So, how good are our climate models? And how much confidence should we have in what they say about future climates? To answer that, lets talk about how the models work. All but the simplest climate models begin by covering the Earth's atmosphere with a three dimensional grid, typically ten to 20 layers of grid boxes stacked above a surface grid of 100 km by 100 km.

Grids covering the ocean usually have smaller grid squares closer to 10 km by 10 km. With the grids in place, the computer models use the fundamental laws of physics to calculate how the air, water and energy in each box at a given time move to neighboring grid boxes at a slightly later time.
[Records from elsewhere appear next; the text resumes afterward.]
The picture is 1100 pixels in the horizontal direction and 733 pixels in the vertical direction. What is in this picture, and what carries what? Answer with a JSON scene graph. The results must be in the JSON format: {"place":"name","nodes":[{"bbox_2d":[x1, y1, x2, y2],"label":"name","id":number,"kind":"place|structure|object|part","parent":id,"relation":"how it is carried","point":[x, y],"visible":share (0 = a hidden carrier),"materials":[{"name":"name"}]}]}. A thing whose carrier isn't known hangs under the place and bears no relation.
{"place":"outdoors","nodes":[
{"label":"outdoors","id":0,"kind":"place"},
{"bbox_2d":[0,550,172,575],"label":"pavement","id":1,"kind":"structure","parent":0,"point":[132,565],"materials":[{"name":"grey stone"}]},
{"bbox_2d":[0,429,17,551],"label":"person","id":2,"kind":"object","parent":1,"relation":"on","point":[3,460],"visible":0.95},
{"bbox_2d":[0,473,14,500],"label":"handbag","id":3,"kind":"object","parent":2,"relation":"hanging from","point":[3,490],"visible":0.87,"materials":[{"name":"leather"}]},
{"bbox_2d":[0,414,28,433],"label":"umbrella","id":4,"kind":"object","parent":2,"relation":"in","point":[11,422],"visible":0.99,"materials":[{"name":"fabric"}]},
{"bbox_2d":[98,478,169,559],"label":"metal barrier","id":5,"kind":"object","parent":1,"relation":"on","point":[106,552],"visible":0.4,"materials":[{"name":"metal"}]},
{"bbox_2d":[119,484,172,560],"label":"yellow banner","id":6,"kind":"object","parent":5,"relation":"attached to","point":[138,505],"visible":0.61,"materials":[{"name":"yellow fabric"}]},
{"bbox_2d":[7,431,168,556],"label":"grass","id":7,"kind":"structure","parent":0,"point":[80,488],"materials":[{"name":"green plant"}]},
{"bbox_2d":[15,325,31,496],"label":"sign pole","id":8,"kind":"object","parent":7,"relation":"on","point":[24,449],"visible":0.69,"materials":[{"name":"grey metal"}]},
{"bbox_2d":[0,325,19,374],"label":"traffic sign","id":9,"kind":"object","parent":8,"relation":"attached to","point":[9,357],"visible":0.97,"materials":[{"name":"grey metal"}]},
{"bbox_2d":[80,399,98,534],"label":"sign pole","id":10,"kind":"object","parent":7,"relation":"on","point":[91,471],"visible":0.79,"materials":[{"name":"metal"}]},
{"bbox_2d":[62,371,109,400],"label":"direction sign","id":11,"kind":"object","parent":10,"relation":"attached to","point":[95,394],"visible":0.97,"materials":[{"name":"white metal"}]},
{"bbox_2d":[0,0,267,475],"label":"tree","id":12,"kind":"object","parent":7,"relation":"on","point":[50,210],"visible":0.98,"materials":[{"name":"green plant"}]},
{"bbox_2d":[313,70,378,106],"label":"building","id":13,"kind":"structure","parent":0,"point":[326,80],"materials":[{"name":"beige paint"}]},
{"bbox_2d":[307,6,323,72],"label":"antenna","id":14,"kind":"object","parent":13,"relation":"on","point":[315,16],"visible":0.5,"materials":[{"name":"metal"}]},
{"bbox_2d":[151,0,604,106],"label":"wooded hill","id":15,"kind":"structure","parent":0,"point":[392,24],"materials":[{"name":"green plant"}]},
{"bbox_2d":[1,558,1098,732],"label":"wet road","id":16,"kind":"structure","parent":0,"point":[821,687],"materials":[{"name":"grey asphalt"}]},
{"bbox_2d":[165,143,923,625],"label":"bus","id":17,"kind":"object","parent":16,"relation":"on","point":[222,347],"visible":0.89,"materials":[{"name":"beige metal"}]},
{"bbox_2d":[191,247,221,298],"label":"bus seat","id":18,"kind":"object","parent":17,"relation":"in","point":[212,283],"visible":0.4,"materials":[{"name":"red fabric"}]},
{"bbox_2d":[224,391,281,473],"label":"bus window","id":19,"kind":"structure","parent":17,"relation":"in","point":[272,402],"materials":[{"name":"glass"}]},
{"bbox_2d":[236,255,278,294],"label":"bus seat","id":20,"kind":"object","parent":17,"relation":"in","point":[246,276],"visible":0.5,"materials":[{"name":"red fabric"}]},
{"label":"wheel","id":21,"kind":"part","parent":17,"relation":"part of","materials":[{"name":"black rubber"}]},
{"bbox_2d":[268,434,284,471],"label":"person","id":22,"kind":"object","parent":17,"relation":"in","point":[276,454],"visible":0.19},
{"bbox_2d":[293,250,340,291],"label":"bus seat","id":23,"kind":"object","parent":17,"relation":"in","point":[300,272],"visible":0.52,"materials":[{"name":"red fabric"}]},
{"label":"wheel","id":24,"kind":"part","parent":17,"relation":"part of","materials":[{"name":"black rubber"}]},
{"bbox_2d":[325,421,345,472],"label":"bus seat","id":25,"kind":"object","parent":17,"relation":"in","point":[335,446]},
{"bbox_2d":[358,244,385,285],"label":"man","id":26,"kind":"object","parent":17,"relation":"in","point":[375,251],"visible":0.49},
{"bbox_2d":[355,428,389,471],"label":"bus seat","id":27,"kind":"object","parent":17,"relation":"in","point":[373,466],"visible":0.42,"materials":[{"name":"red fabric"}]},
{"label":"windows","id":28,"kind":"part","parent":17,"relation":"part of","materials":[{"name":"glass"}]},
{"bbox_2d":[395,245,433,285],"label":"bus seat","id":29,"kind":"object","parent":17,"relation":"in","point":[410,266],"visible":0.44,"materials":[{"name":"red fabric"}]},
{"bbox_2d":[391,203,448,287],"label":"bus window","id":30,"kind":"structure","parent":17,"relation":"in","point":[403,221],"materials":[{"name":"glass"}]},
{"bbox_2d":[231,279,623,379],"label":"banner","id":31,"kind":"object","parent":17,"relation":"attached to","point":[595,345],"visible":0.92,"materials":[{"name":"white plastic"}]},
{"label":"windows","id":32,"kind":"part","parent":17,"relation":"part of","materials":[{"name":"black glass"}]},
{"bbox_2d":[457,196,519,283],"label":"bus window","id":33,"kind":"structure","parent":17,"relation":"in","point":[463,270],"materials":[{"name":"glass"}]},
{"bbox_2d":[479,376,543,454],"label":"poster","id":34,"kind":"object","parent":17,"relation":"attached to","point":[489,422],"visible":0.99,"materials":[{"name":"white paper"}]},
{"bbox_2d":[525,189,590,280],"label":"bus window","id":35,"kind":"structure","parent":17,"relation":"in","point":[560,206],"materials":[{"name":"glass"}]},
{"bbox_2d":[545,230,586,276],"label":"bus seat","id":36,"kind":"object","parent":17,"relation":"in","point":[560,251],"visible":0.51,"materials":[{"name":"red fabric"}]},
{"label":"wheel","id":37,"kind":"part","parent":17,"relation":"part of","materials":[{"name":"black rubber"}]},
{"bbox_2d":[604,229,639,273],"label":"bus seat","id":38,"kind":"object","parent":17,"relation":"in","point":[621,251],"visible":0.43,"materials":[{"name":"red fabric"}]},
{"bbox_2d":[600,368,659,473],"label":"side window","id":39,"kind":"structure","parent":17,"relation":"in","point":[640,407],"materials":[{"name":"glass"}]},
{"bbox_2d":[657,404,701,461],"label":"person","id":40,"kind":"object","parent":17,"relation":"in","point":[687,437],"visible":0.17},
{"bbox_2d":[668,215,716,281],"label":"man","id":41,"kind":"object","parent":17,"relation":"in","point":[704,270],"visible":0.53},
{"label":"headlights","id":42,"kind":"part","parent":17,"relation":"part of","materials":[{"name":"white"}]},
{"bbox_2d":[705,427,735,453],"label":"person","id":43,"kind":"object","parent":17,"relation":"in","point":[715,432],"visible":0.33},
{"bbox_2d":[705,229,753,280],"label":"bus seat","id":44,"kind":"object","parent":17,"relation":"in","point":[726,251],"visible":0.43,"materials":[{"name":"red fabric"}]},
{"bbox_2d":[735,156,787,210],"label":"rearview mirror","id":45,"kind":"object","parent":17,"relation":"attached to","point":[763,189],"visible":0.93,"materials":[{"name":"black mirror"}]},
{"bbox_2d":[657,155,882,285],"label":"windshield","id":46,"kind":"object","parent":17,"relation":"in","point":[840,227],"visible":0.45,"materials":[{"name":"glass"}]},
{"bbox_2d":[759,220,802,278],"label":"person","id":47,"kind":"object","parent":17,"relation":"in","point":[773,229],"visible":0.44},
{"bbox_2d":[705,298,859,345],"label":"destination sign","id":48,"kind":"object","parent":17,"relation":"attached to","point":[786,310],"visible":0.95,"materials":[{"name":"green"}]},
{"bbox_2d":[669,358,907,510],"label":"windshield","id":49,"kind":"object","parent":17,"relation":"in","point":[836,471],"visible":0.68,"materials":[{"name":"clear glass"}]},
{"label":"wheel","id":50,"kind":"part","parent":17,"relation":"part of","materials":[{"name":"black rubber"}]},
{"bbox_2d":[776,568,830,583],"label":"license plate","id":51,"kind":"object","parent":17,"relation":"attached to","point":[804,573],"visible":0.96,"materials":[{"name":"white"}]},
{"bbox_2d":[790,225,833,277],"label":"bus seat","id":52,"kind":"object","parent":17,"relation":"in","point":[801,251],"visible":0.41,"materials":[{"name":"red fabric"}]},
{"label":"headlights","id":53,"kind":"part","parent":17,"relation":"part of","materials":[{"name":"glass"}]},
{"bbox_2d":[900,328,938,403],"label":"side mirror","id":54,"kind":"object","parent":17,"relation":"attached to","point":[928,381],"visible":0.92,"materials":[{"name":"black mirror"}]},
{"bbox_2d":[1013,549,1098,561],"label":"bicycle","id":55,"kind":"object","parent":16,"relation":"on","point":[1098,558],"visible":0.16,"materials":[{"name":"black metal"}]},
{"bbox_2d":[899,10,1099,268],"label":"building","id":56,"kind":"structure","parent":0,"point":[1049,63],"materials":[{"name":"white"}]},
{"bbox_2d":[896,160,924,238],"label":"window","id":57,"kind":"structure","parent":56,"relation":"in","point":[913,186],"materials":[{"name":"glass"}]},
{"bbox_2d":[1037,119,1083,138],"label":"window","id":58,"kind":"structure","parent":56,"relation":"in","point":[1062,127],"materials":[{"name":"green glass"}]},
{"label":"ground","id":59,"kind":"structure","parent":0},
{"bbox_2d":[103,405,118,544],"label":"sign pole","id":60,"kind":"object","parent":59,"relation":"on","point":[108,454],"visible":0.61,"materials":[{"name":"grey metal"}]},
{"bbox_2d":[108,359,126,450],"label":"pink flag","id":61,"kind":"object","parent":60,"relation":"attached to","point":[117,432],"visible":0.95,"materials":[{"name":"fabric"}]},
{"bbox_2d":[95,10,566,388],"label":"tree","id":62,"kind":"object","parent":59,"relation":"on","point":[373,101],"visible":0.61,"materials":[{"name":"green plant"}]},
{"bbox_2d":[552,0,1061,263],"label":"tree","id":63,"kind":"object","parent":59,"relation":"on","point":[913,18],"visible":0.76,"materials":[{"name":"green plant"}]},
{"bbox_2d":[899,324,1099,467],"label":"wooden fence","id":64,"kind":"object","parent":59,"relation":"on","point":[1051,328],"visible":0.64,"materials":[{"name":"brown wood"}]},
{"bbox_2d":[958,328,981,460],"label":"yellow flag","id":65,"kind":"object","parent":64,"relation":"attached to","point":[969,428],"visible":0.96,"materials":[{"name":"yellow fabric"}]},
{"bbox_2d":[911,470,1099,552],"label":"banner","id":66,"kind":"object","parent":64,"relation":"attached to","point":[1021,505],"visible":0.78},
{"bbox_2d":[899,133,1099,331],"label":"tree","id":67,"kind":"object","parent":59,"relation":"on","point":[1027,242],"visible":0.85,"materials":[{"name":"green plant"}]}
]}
This process is then repeated over and over. It all sounds straightforward, but its not at all easy, in fact, its excruciatingly difficult. And anyone who says that climate models are just physics, either doesn't understand them or is being deliberately misleading. One major challenge is that the models use only single values of temperature, humidity and other variables to describe conditions within the entire grid box.

For example, they ignore the temperature difference between Palo Alto and Stockton, which are 100 km apart. Another is that models have to be initialized. But even with our most sophisticated observation systems, getting the right starting points in each grid box is really difficult. Considerable judgment is required by the modelers, and since different modelers make different assumptions, results can vary widely.

Next comes tuning, which is the process of adjusting the model to deal with troublesome inconsistencies or irksome uncertainties. Sometimes modelers are tuning parameters in ways that aren't based on their knowledge of the parameter, but rather are aimed at producing a desired result. The documentation for one model tells of tuning a parameter related to convection in the atmosphere by a factor of ten, because the originally chosen value resulted in twice as much warming as had been observed.

You'd think, based on popular reports that all models arrive at nearly the same answer, but that's not true either. If you delve deeper into the IPCC models, you'll find that the results presented are averages of models that disagree, often wildly, with one another. One particularly jarring failure is that the simulated global average surface temperature, not its changes, varies among models by about three degrees Celsius, which is three times greater than the observed 20th century warming that they are attempting to describe and explain.

And incredibly, as the models have gotten more sophisticated with finer grids and more sub-grid parameterizations, the uncertainty has increased rather than decreased. Historical analysis of the same models also don't inspire confidence. An analysis of hundreds of simulations run by the latest models used by the IPCC, shows that they do a very poor job of describing the warming over the past century.

That models can't reproduce the past is a big red flag, it erodes confidence in their projections of future climates. Its uncommon for the popular media to discuss how problematic our climate models are. Those uncertainties should make us skeptical of their ability to predict human caused consequences in the climate.

I believe a fairer assessment would be something like, the uncertainties in modeling of both climate change and the consequences of future greenhouse gas emissions. Make it impossible today to provide reliable quantitative statements about relative risks, consequences, and benefits of rising greenhouse gases to the Earth's system as a whole, let alone to specific regions of the planet.

As the reports themselves often note, the models are the best we've got, and they are getting more sophisticated. But for now, they are beset with myriad problems, and I wish they were better.